RUSH (City Lights, #3)(100)



I asked Annalie to walk with me to the Mozarthaus, and we listened to selections of Mozart’s work as we walked through the very rooms he and his wife, Constanze, lived in for a short time.

I did it to absorb the spirit of my favorite composer, and also to keep my mind off of Noah. The plane had hardly touched down when I’d been overcome with a terrible aching longing for him. I had to focus. To concentrate on the music, to immerse myself in it so that I could perform the way Sabina needed me to perform. If I didn’t keep myself distracted, at least at first, I wouldn’t last a week.

And I needed to see about getting a new violin.

“You’re going to tour with that piece of Schei?e?” Annalie asked me that morning as we unpacked.

I set my borrowed violin on the bed, sighing. “Until I can afford something better, I’m going to have to.”

But this was Vienna. City of Music. I figured I could walk into a music shop and buy something off the wall that was a hundred times better than even a fine product from an American store at half the cost.

As it turns out, I didn’t need to.

On my second day, I came back from a sidewalk café with Annalie and some of the other younger musicians. I’d drunk only one beer but it was from a stein the size of a small barrel and I was a bit tipsy when we returned to Hotel Domizil.

There was an oblong wooden crate on the small table in our room. An intricate stamp in black ink on the blond wood read The Hague. There was a packing slip taped to the front and I opened it. My small buzz from the beer evaporated, and my heart began to pound as I read the short typewritten note tucked in among the shipping details.

Charlotte,

I hope this has reached you in time, and in one piece. I also hope it’s not so damned old you’re afraid to breathe on it, let alone play, but Lucien assures me it’s fit for a virtuoso like yourself.

Make it sing, Charlotte, and maybe think of me when you do.

All my love,

Noah

I held the letter to my heart for a moment until Annalie cleared her throat and tapped my shoulder with a crow bar.

“Where on earth did you get a crow bar?” I asked, wiping my nose.

“My luggage.” She gave me a strange look. “You don’t have?”

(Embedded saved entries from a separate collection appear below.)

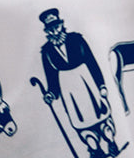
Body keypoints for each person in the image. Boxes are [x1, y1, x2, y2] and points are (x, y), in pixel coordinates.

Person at [38, 9, 120, 157]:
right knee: (81, 121)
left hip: (86, 80)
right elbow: (51, 76)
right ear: (47, 31)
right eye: (51, 29)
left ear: (62, 25)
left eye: (56, 26)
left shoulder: (76, 39)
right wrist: (51, 93)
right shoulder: (47, 51)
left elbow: (92, 63)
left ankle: (111, 142)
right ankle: (95, 150)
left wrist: (101, 85)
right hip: (68, 89)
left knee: (101, 114)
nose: (55, 31)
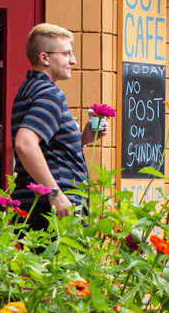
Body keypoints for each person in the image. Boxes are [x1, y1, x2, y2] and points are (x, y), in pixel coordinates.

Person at [11, 23, 105, 230]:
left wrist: (82, 139)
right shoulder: (50, 94)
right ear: (44, 58)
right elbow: (25, 144)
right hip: (56, 207)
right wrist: (55, 193)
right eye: (67, 54)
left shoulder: (28, 90)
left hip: (33, 203)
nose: (74, 61)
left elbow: (45, 148)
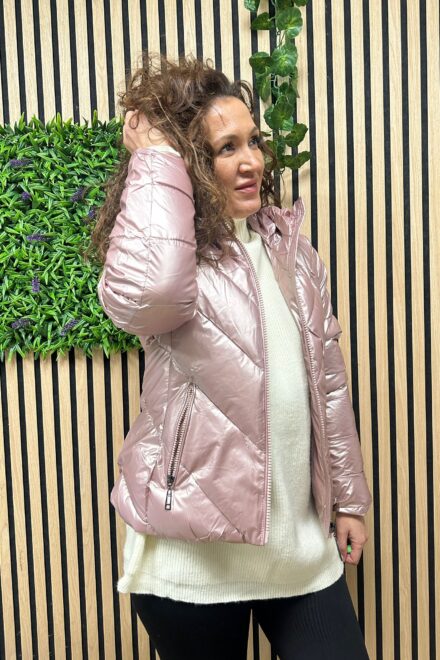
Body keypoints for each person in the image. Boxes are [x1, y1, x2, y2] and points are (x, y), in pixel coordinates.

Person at [93, 53, 372, 660]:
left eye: (253, 142)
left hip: (297, 550)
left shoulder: (294, 254)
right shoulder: (174, 261)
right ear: (191, 161)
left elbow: (329, 385)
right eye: (225, 148)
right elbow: (150, 295)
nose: (251, 162)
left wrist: (349, 499)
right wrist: (156, 157)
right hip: (193, 561)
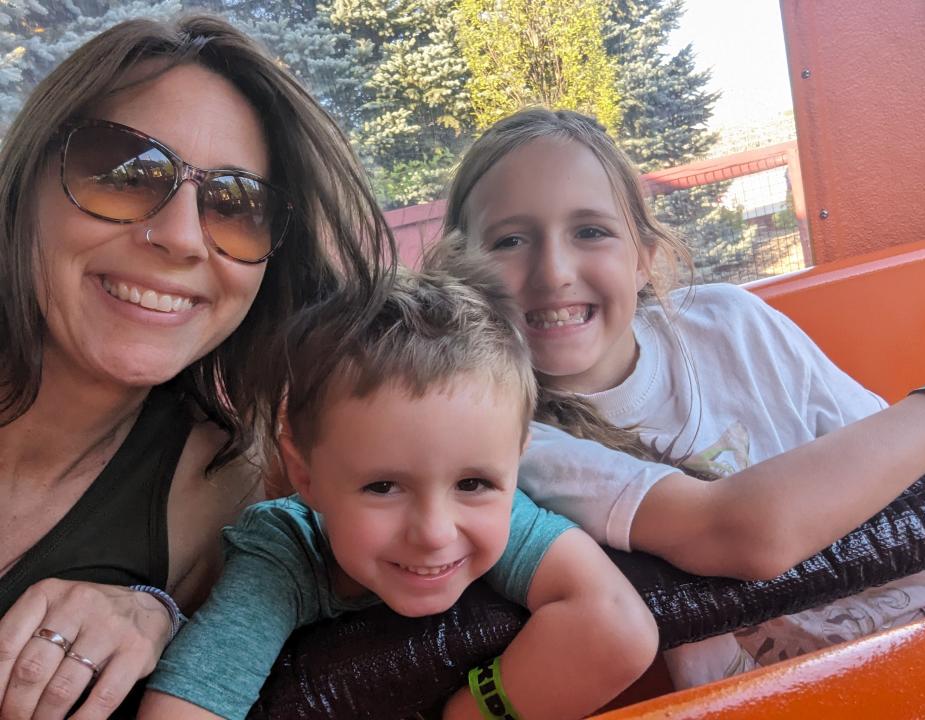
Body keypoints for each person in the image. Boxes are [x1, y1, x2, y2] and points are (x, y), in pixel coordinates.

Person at [440, 107, 925, 688]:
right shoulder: (513, 437)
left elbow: (905, 468)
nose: (555, 271)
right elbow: (744, 535)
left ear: (643, 256)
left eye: (590, 231)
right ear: (461, 275)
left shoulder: (729, 322)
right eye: (510, 240)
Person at [0, 14, 394, 719]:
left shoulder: (225, 487)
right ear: (27, 181)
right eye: (125, 172)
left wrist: (156, 615)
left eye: (236, 205)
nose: (182, 238)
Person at [136, 255, 657, 720]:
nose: (434, 532)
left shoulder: (502, 518)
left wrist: (471, 712)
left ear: (515, 462)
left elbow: (617, 628)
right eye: (383, 487)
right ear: (305, 475)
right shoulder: (284, 556)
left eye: (473, 482)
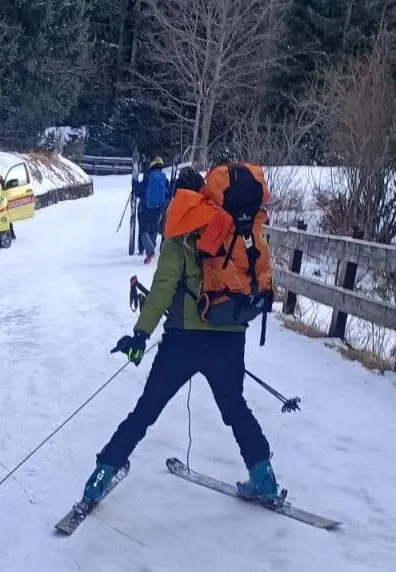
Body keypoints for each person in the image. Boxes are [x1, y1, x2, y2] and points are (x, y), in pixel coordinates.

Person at [81, 163, 280, 506]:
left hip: (182, 340)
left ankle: (101, 475)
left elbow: (162, 289)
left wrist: (141, 335)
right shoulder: (242, 228)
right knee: (235, 409)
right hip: (230, 335)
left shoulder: (181, 232)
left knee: (146, 410)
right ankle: (264, 478)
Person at [137, 157, 169, 263]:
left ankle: (148, 250)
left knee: (144, 230)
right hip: (159, 208)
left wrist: (134, 184)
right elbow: (168, 192)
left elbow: (140, 190)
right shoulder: (164, 177)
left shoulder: (148, 176)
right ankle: (152, 247)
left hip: (146, 207)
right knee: (154, 228)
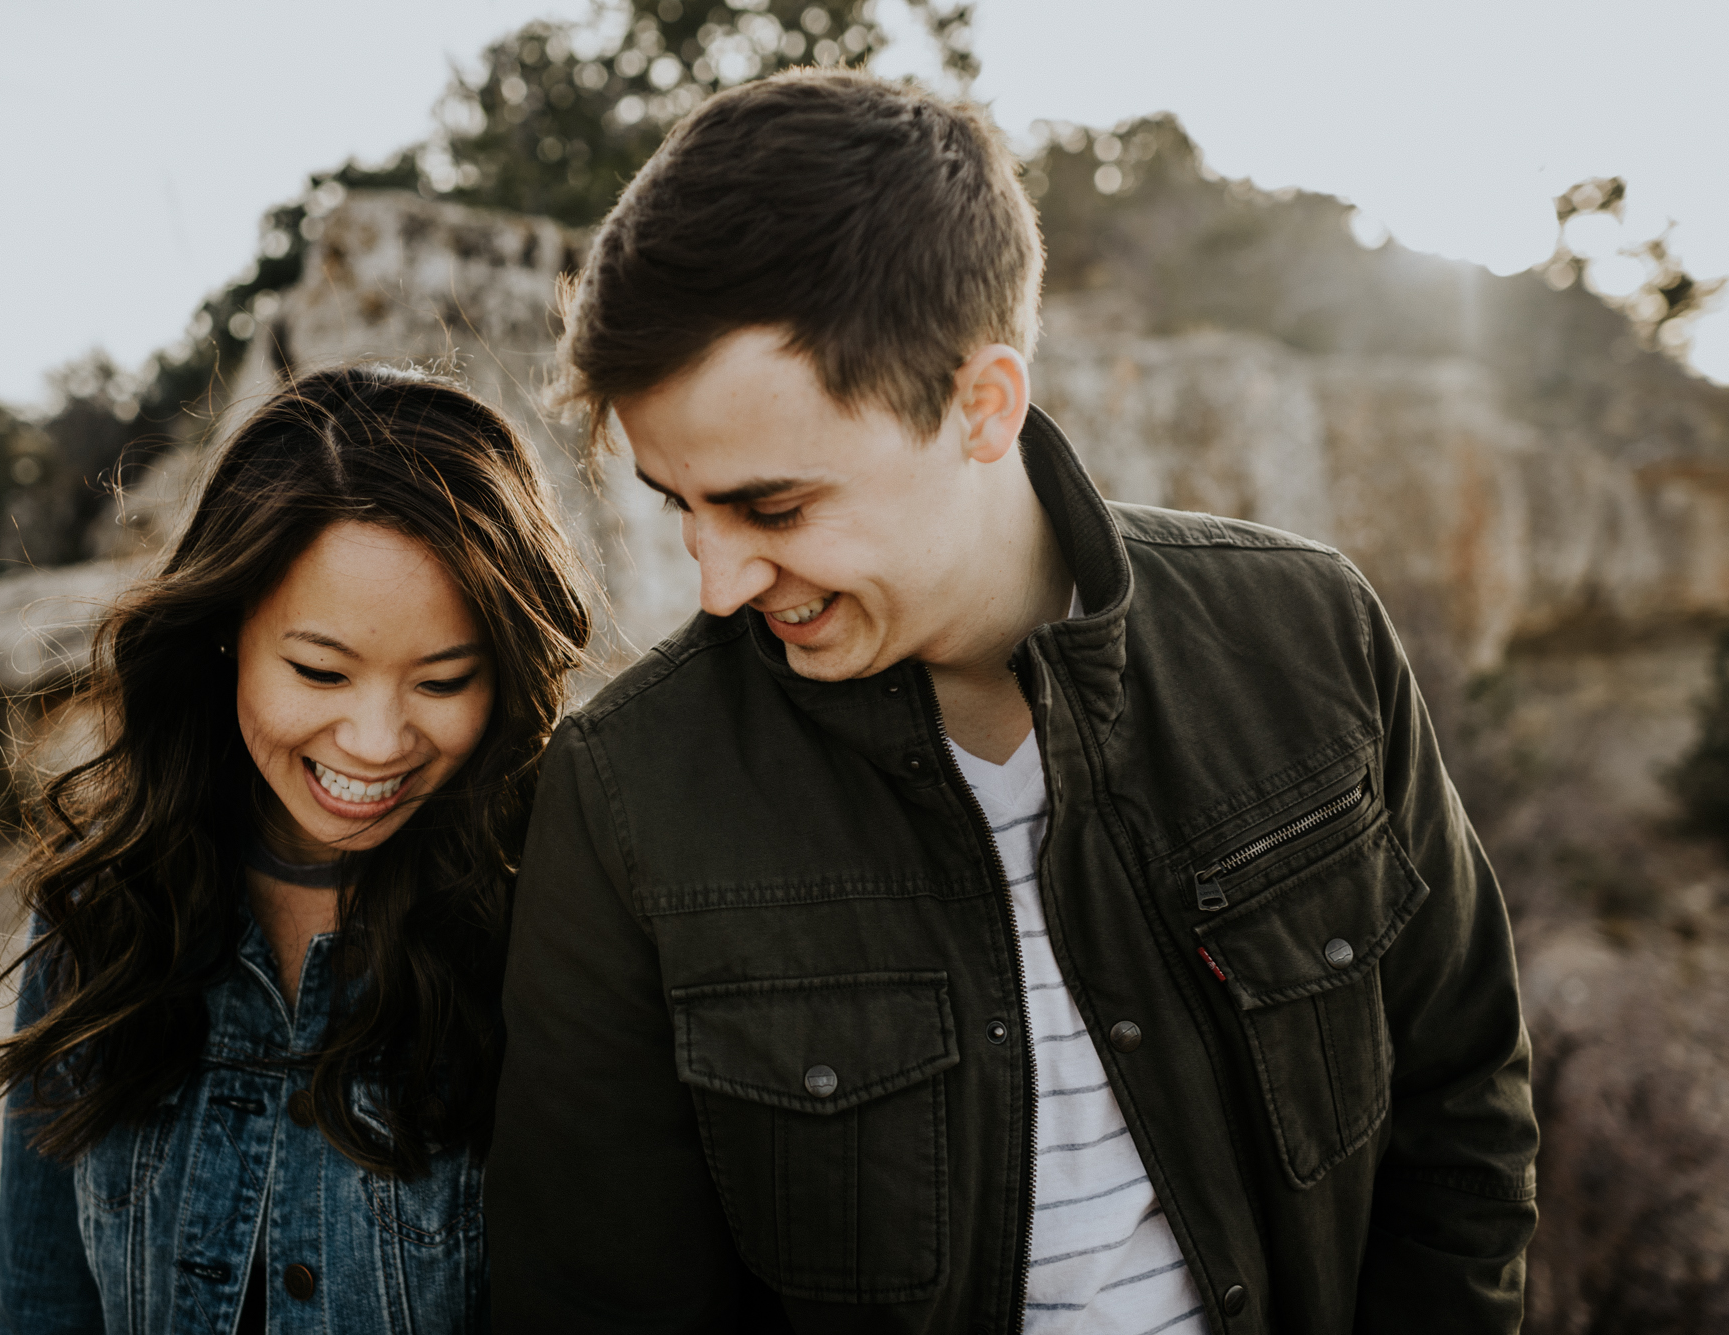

We pried open the crate. A violin case rested snugly within the confines of packing material and Styrofoam buffers and shredded paper, stiff like straw. I unclasped the case and opened it. Butterflies took flight in my chest and my hands trembled as I lifted a small card, a certificate of authenticity and with the maker’s looping signature on the front.



“Oh my god,” I breathed. “I can’t believe it.”

Annalie clucked her tongue from beside me. “That is not piece of Schei?e. From your boyfriend you tell me? Noah?”

I nodded, blinking back tears. “Yes. My boyfriend.” The love of my life.

I let the card go and lifted the instrument from its case. The wood was dark and rich. Scratches told of its age—Cuypers made some of the finest violins in the world almost two hundred and twenty-five years ago—and I could see it had been re-varnished at least once, but the body still felt clean and light. A silver-mounted bow lay in the black velvet of the case and I took it in my other hand, staring dumbly at the yellowed horsehair stretched tight along its length that looked original. Impossible…

With shaking hands, I put the violin to my chin and set the bow along its strings, marveling at how perfect both felt in my hands. I played a short C. The sound was clear and vibrant, and I quickly lowered the instrument back to its case, overcome.

“How…? How did he…?” My words tapered away helplessly. I didn’t want to ruin the moment with crude thoughts about cost, but a Cuypers violin could run upwards of $70,000 depending on the condition. And then I knew.

He paid for it. Not his parents, who could have bought an orchestra full of Cuypers and Stradivariuses. Noah bought it with his own money because he sold his Camaro.

My heart swelled and tears came again. He sold off one of the last vestiges of his old life and used the money to help give me a new one.

Think of me every time you use it.

“I will,” I promised. As if I could help it.

*

We practiced for two weeks and then the tour began. A whirlwind of dates and cities, and one gorgeous concert hall after another, each filled with a rich history, and most far older than almost anything in the United States.

For two months, we toured. I was only a section violin, second chair, but I played as if I were our soloist. With every performance, I felt the music grow and bloom in me, my heart thawing from the longest winter. As an artist performing and perfecting her craft, and as a tourist of Europe, that held so much of the musical history and that had birthed so many of the world’s best composers, I was having the time of my life.

The only shadow over my happiness was Noah’s absence. He wrote to me on “poor blind guy software my amazing girlfriend saw fit to order for me” and while his letters were full of love and warmed my heart to read them, he gave no clue as to what he was doing or when we could be together again.

Wait for me, he’d asked and so I did, though I missed him so much there were nights I played with my heart in my throat and tears staining the chinrest of my glorious Cuypers violin.

One night in early August, our violin soloist, Gian Medeiros, a middle-aged man from Lisbon, got drunk in Munich, fell off the back of a park bench and broke his wrist. We were set to return to Austria the next night, to Salzburg, and perform an entirely Mozart series in honor of his birthplace.